Un párrafo después, anunciaba que, tras 40 años, abandonaba su actividad en los festivales -algo no confirmado por Prisa-. “Y si vuelvo, será obligado”, apuntaba.

Netflix y la irracionalidad

La casualidad hizo que el texto de Boyero se publicara poco después de que Netflix me recomendara la tercera temporada de una serie que se llama Sex Education. Pese a que esta plataforma audiovisual cae constantemente en los comportamientos que desprecia el crítico de cine de El País, la curiosidad me lleva a recorrer algunos capítulos de este producto.
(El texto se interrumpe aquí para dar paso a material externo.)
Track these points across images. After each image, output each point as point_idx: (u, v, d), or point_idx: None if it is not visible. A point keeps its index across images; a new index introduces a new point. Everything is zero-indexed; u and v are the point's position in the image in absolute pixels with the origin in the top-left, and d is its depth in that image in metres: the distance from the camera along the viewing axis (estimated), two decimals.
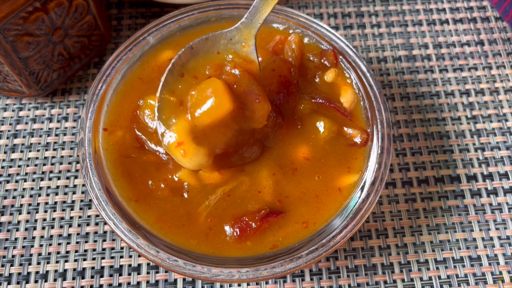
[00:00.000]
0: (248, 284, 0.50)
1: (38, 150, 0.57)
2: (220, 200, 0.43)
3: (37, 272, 0.51)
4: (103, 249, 0.52)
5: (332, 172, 0.45)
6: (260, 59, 0.45)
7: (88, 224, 0.53)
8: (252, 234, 0.42)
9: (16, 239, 0.53)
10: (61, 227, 0.53)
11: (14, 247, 0.52)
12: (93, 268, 0.51)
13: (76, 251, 0.52)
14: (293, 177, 0.45)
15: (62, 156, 0.57)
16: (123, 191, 0.44)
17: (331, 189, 0.45)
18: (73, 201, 0.54)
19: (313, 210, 0.44)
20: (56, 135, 0.58)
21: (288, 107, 0.47)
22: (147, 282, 0.51)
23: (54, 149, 0.57)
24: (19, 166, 0.56)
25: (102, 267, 0.51)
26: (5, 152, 0.57)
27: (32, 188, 0.55)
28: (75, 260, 0.52)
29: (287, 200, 0.44)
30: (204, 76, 0.43)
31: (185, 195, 0.44)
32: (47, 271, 0.51)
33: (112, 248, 0.52)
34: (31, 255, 0.52)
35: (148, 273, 0.51)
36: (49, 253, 0.52)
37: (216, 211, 0.43)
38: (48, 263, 0.52)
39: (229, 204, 0.43)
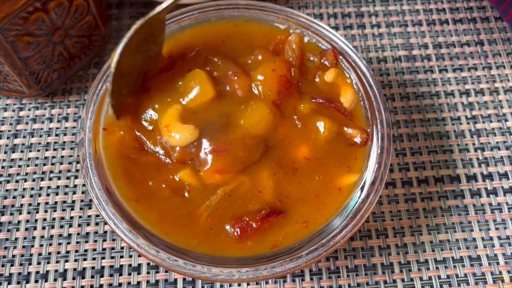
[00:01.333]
0: (248, 284, 0.50)
1: (38, 150, 0.57)
2: (221, 201, 0.43)
3: (37, 272, 0.51)
4: (103, 249, 0.52)
5: (332, 172, 0.45)
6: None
7: (88, 224, 0.53)
8: (253, 234, 0.42)
9: (16, 239, 0.53)
10: (61, 227, 0.53)
11: (14, 247, 0.52)
12: (93, 268, 0.51)
13: (76, 251, 0.52)
14: (294, 177, 0.45)
15: (62, 156, 0.57)
16: (123, 191, 0.44)
17: (331, 189, 0.45)
18: (73, 201, 0.54)
19: (313, 210, 0.44)
20: (56, 135, 0.58)
21: (288, 106, 0.47)
22: (147, 282, 0.51)
23: (54, 149, 0.57)
24: (19, 166, 0.57)
25: (102, 267, 0.51)
26: (5, 152, 0.57)
27: (32, 188, 0.55)
28: (75, 260, 0.52)
29: (287, 200, 0.44)
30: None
31: (186, 195, 0.44)
32: (47, 271, 0.51)
33: (112, 248, 0.52)
34: (31, 255, 0.52)
35: (148, 273, 0.51)
36: (49, 253, 0.52)
37: (216, 211, 0.43)
38: (48, 263, 0.52)
39: (230, 204, 0.43)
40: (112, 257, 0.52)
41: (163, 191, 0.44)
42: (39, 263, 0.52)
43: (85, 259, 0.52)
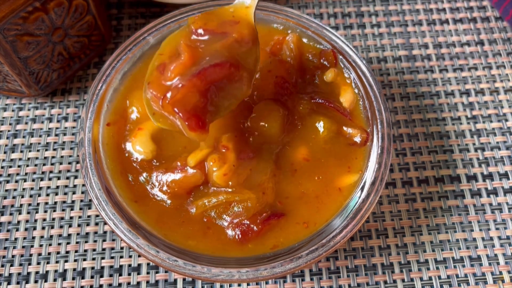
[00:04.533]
0: (248, 284, 0.50)
1: (38, 150, 0.57)
2: (218, 206, 0.43)
3: (37, 272, 0.51)
4: (103, 249, 0.52)
5: (332, 172, 0.45)
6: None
7: (88, 224, 0.53)
8: (254, 237, 0.42)
9: (16, 239, 0.53)
10: (61, 227, 0.53)
11: (14, 247, 0.52)
12: (93, 268, 0.51)
13: (76, 251, 0.52)
14: (293, 178, 0.45)
15: (62, 156, 0.57)
16: (123, 191, 0.44)
17: (331, 189, 0.44)
18: (73, 201, 0.54)
19: (314, 210, 0.44)
20: (56, 135, 0.58)
21: (287, 107, 0.46)
22: (147, 282, 0.51)
23: (54, 149, 0.57)
24: (19, 166, 0.56)
25: (102, 267, 0.51)
26: (5, 152, 0.57)
27: (32, 188, 0.55)
28: (75, 260, 0.52)
29: (287, 201, 0.44)
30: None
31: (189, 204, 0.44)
32: (47, 271, 0.51)
33: (112, 248, 0.52)
34: (31, 255, 0.52)
35: (148, 273, 0.51)
36: (49, 253, 0.52)
37: (211, 211, 0.43)
38: (48, 263, 0.52)
39: (227, 209, 0.43)
40: (112, 257, 0.52)
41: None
42: (38, 263, 0.51)
43: (84, 259, 0.52)
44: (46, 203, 0.54)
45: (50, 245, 0.52)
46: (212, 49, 0.39)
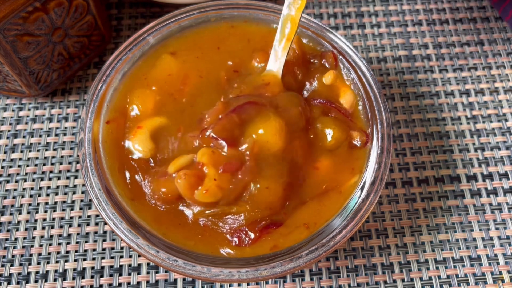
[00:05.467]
0: (248, 284, 0.50)
1: (38, 150, 0.57)
2: (214, 215, 0.43)
3: (37, 272, 0.51)
4: (103, 249, 0.52)
5: (337, 178, 0.45)
6: None
7: (88, 224, 0.53)
8: (252, 244, 0.42)
9: (16, 239, 0.53)
10: (61, 227, 0.53)
11: (14, 247, 0.52)
12: (93, 268, 0.51)
13: (76, 251, 0.52)
14: (301, 188, 0.44)
15: (62, 156, 0.57)
16: (121, 189, 0.44)
17: (333, 191, 0.44)
18: (73, 201, 0.54)
19: (314, 212, 0.44)
20: (56, 135, 0.58)
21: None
22: (147, 282, 0.51)
23: (54, 149, 0.57)
24: (19, 166, 0.56)
25: (102, 267, 0.51)
26: (5, 152, 0.57)
27: (32, 188, 0.55)
28: (75, 260, 0.52)
29: (290, 208, 0.44)
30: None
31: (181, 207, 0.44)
32: (47, 271, 0.51)
33: (112, 248, 0.52)
34: (31, 255, 0.52)
35: (148, 273, 0.51)
36: (49, 253, 0.52)
37: (208, 218, 0.43)
38: (48, 263, 0.52)
39: (223, 217, 0.43)
40: (112, 257, 0.52)
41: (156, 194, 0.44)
42: (38, 263, 0.52)
43: (85, 259, 0.52)
44: (46, 203, 0.54)
45: (50, 245, 0.52)
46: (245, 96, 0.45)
Y, claro, rápidamente aparecen dos muchachas afligidas porque su instituto no dispone de un vestuario para personas de género “no binario”.

Hay un momento en el que la directora del centro educativo abronca a otra chavala, pakistaní y lesbiana, por saltarse las normas de vestimenta al lucir en la solapa una insignia LGTBI+. “Me parece lamentable que te quejes porque pida que no lleves ese símbolo. ¿Acaso tus ideales son tan débiles que se resienten si te pido que te quites un pin?”.
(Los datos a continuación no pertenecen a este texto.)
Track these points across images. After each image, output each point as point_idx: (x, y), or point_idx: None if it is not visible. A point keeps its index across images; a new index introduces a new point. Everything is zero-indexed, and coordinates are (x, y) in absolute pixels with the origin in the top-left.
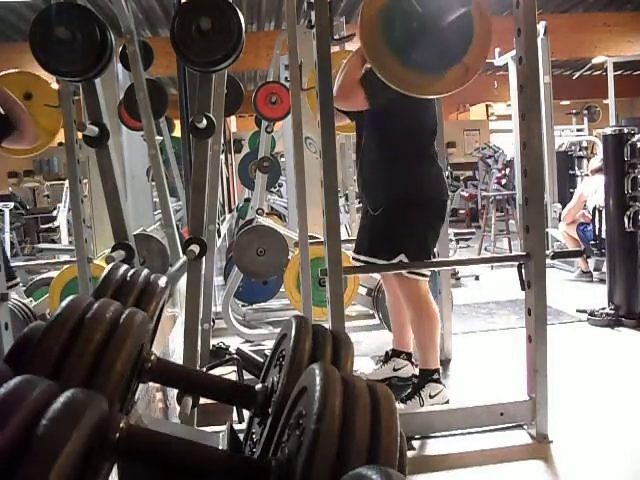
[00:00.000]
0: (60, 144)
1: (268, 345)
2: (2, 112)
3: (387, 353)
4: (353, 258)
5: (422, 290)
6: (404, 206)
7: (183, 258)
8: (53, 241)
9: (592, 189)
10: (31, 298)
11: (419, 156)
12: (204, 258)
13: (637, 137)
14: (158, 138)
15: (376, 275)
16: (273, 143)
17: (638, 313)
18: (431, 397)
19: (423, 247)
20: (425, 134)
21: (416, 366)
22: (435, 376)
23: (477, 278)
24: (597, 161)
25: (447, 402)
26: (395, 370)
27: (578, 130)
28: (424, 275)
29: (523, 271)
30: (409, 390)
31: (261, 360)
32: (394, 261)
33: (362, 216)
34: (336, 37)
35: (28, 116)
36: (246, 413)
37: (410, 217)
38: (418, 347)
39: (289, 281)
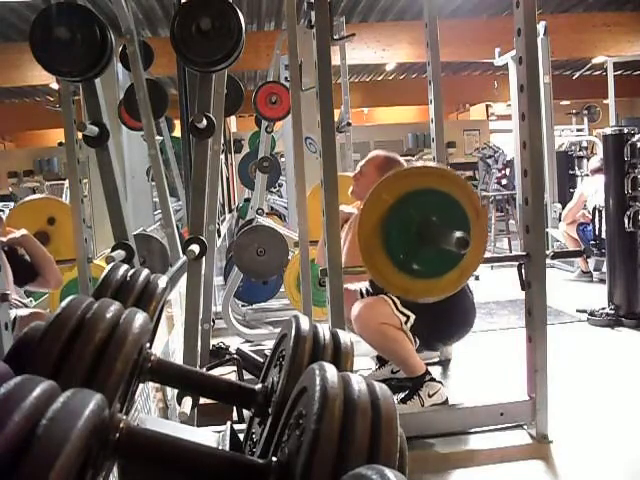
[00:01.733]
0: (60, 144)
1: (268, 345)
2: (28, 259)
3: (379, 357)
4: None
5: (379, 319)
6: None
7: (183, 258)
8: None
9: (592, 189)
10: (31, 298)
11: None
12: (204, 258)
13: (637, 137)
14: (158, 138)
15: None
16: (273, 143)
17: (638, 313)
18: (430, 396)
19: (435, 326)
20: None
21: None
22: (427, 377)
23: (477, 278)
24: (597, 161)
25: (446, 400)
26: (393, 372)
27: (578, 130)
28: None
29: (523, 271)
30: (407, 391)
31: (261, 360)
32: (403, 310)
33: None
34: (336, 37)
35: (52, 263)
36: (246, 413)
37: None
38: (396, 364)
39: (289, 281)
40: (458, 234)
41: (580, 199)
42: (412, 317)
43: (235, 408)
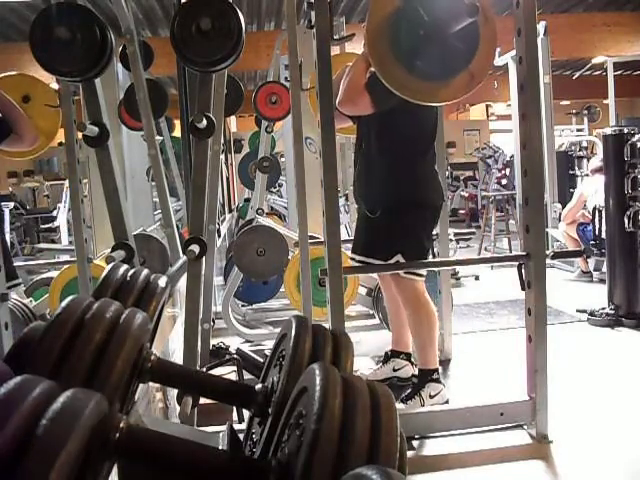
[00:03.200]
0: (60, 144)
1: (268, 345)
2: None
3: (386, 354)
4: (350, 258)
5: (419, 290)
6: (401, 208)
7: (183, 258)
8: (53, 241)
9: (592, 189)
10: (31, 298)
11: (417, 160)
12: (204, 258)
13: (637, 137)
14: (158, 138)
15: (375, 275)
16: (273, 143)
17: (638, 313)
18: (431, 397)
19: (420, 248)
20: (424, 139)
21: (415, 366)
22: (435, 376)
23: (477, 278)
24: (597, 161)
25: (447, 402)
26: (395, 370)
27: (578, 130)
28: (420, 275)
29: (523, 271)
30: (409, 390)
31: (261, 360)
32: (391, 261)
33: (358, 217)
34: (336, 37)
35: (26, 118)
36: (246, 413)
37: (407, 219)
38: (417, 347)
39: (289, 281)
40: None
41: (580, 199)
42: (400, 257)
43: (235, 408)
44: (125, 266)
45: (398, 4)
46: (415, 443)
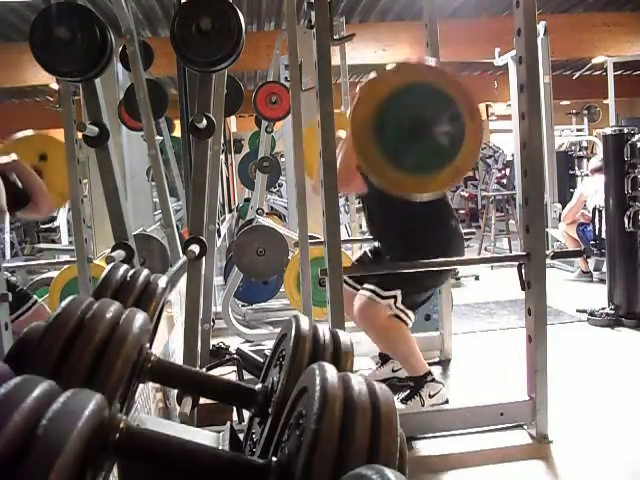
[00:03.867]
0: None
1: (268, 345)
2: (20, 185)
3: (381, 354)
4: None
5: (380, 315)
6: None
7: (183, 258)
8: (53, 241)
9: (592, 189)
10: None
11: (428, 223)
12: (204, 258)
13: (637, 137)
14: (158, 138)
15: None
16: (273, 143)
17: (638, 313)
18: (431, 396)
19: (419, 290)
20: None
21: None
22: (429, 378)
23: (477, 278)
24: (597, 161)
25: (447, 401)
26: (394, 371)
27: (578, 130)
28: (407, 316)
29: (523, 271)
30: (407, 391)
31: (261, 360)
32: (390, 293)
33: (368, 252)
34: (336, 37)
35: (44, 189)
36: (246, 413)
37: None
38: (400, 363)
39: (289, 281)
40: (451, 110)
41: (580, 199)
42: (398, 293)
43: (235, 408)
44: (125, 266)
45: (383, 103)
46: (415, 443)
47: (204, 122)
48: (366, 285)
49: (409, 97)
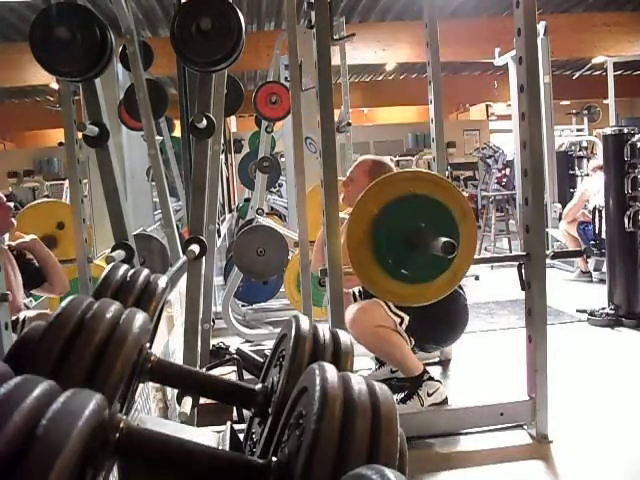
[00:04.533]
0: (60, 144)
1: (268, 345)
2: (36, 264)
3: (378, 357)
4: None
5: (373, 322)
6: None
7: (183, 258)
8: None
9: (595, 188)
10: (31, 298)
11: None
12: (204, 258)
13: (637, 137)
14: (158, 138)
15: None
16: (273, 143)
17: (638, 313)
18: (429, 395)
19: (429, 326)
20: None
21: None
22: (425, 377)
23: (477, 278)
24: (599, 159)
25: (445, 399)
26: (393, 372)
27: (578, 130)
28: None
29: (523, 271)
30: (406, 392)
31: (261, 360)
32: (397, 312)
33: None
34: (336, 37)
35: (60, 271)
36: (246, 413)
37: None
38: (394, 365)
39: (289, 281)
40: (443, 240)
41: (582, 198)
42: (406, 318)
43: (235, 408)
44: (125, 266)
45: (375, 219)
46: (415, 443)
47: (204, 122)
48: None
49: (400, 210)
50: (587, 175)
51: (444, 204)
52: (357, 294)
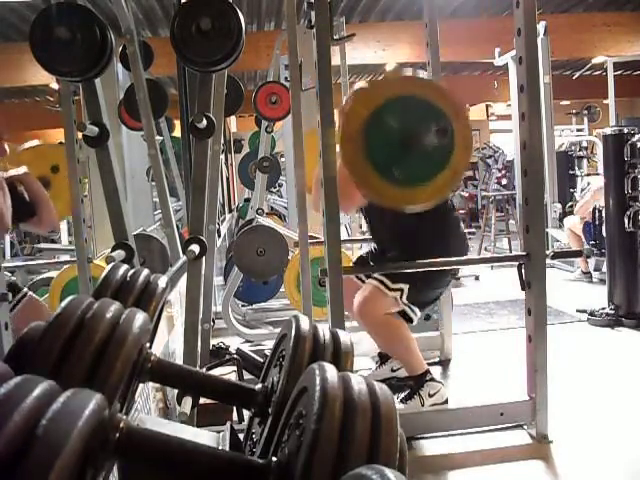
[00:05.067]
0: (60, 144)
1: (268, 345)
2: (27, 198)
3: (380, 354)
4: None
5: (381, 309)
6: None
7: (183, 258)
8: (53, 241)
9: None
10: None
11: (432, 229)
12: (204, 258)
13: (637, 137)
14: (158, 138)
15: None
16: (273, 143)
17: (638, 313)
18: (430, 396)
19: (426, 288)
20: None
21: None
22: (428, 377)
23: (477, 278)
24: None
25: (446, 401)
26: (393, 371)
27: (578, 130)
28: (411, 313)
29: (523, 271)
30: (407, 391)
31: (261, 360)
32: (396, 286)
33: (373, 250)
34: (336, 37)
35: (49, 205)
36: (246, 413)
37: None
38: (398, 361)
39: (289, 281)
40: (435, 127)
41: (594, 196)
42: (405, 288)
43: (235, 408)
44: (125, 266)
45: (368, 117)
46: (415, 443)
47: (204, 122)
48: (375, 275)
49: (393, 110)
50: (588, 175)
51: (435, 104)
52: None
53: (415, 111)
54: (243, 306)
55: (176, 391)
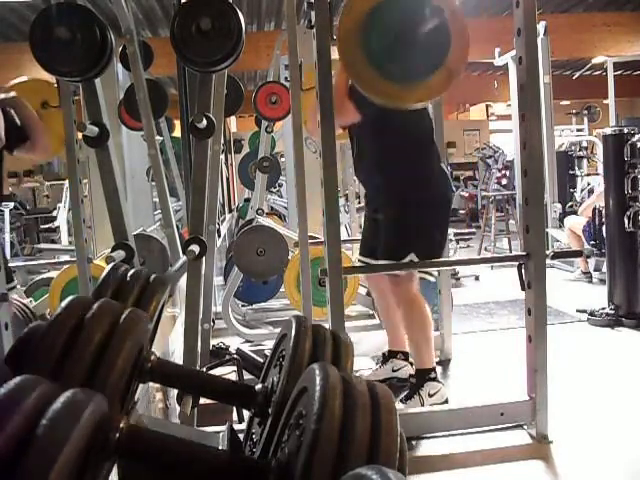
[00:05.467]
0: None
1: (268, 345)
2: (18, 122)
3: (384, 354)
4: (360, 260)
5: (413, 290)
6: (409, 207)
7: (183, 258)
8: (53, 241)
9: None
10: (31, 298)
11: (418, 158)
12: (204, 258)
13: (637, 137)
14: (158, 138)
15: (362, 276)
16: (273, 143)
17: (638, 313)
18: (430, 396)
19: (433, 245)
20: (422, 135)
21: (413, 365)
22: (432, 375)
23: (477, 278)
24: None
25: (446, 401)
26: (394, 371)
27: (578, 130)
28: (426, 274)
29: (523, 271)
30: (408, 390)
31: (261, 360)
32: (405, 260)
33: (367, 217)
34: (336, 37)
35: (42, 128)
36: (246, 413)
37: (417, 217)
38: (412, 348)
39: (289, 281)
40: (432, 22)
41: (600, 197)
42: (413, 256)
43: (235, 408)
44: (125, 266)
45: (366, 10)
46: (415, 443)
47: (204, 122)
48: (381, 261)
49: (389, 6)
50: (588, 175)
51: (432, 3)
52: None
53: (411, 8)
54: (243, 306)
55: (176, 391)
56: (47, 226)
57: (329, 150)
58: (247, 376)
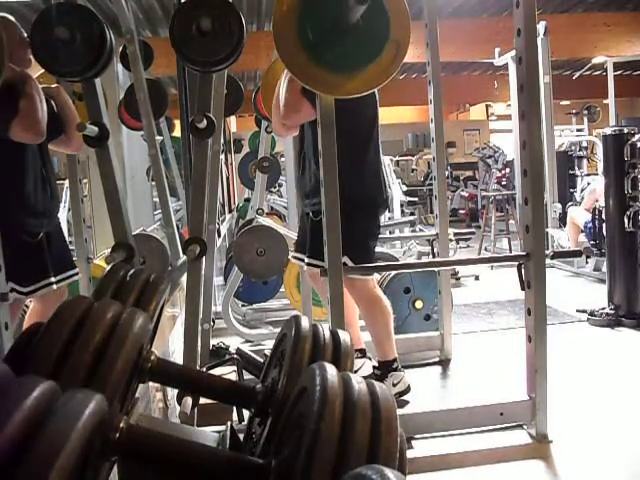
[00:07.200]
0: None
1: (268, 345)
2: (56, 111)
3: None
4: (293, 257)
5: (370, 285)
6: (340, 210)
7: (183, 258)
8: None
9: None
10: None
11: (349, 154)
12: (204, 258)
13: (637, 137)
14: (158, 138)
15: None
16: (273, 143)
17: (638, 313)
18: (394, 385)
19: (364, 248)
20: (358, 136)
21: (369, 359)
22: (394, 365)
23: (477, 278)
24: None
25: (409, 387)
26: (355, 371)
27: (578, 130)
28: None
29: (523, 271)
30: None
31: (261, 360)
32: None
33: (301, 218)
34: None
35: (77, 122)
36: (246, 413)
37: (347, 221)
38: (375, 342)
39: (289, 281)
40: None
41: (595, 193)
42: (346, 259)
43: (235, 408)
44: (125, 266)
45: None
46: (415, 443)
47: (204, 122)
48: (315, 263)
49: None
50: (588, 175)
51: None
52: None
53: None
54: (243, 306)
55: (176, 391)
56: None
57: (329, 150)
58: (247, 376)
¿Adivinan quién adopta el papel de antagonista en la serie? Efectivamente, la directora, la que apela a la cordura y a la defensa de los principios, más allá de la simbología. Rápidamente, uno recordaba a Kirk Douglas en Senderos de Gloria, cuando defendía a sus hombres y la camaradería por encima de la bandera. Y, claro, la conclusión es que esos tiempos han pasado y que ahora es más importante la insignia en la solapa o la pegatina morada o multicolor a la puerta de un negocio que la cercanía y la protección.

Es evidente que la irracionalidad y la superstición han vuelto a amordazar a la razón. Y es normal que, en estas circunstancias, Boyero se haya cansado y quiera alejarse lo máximo posible de este ambiente, pues sólo así podrá estar a salvo de los Torquemadas de lo políticamente correcto, de sus juicios sumarísimos en redes sociales y de sus chifladuras artísticas, lingüísticas y sociales.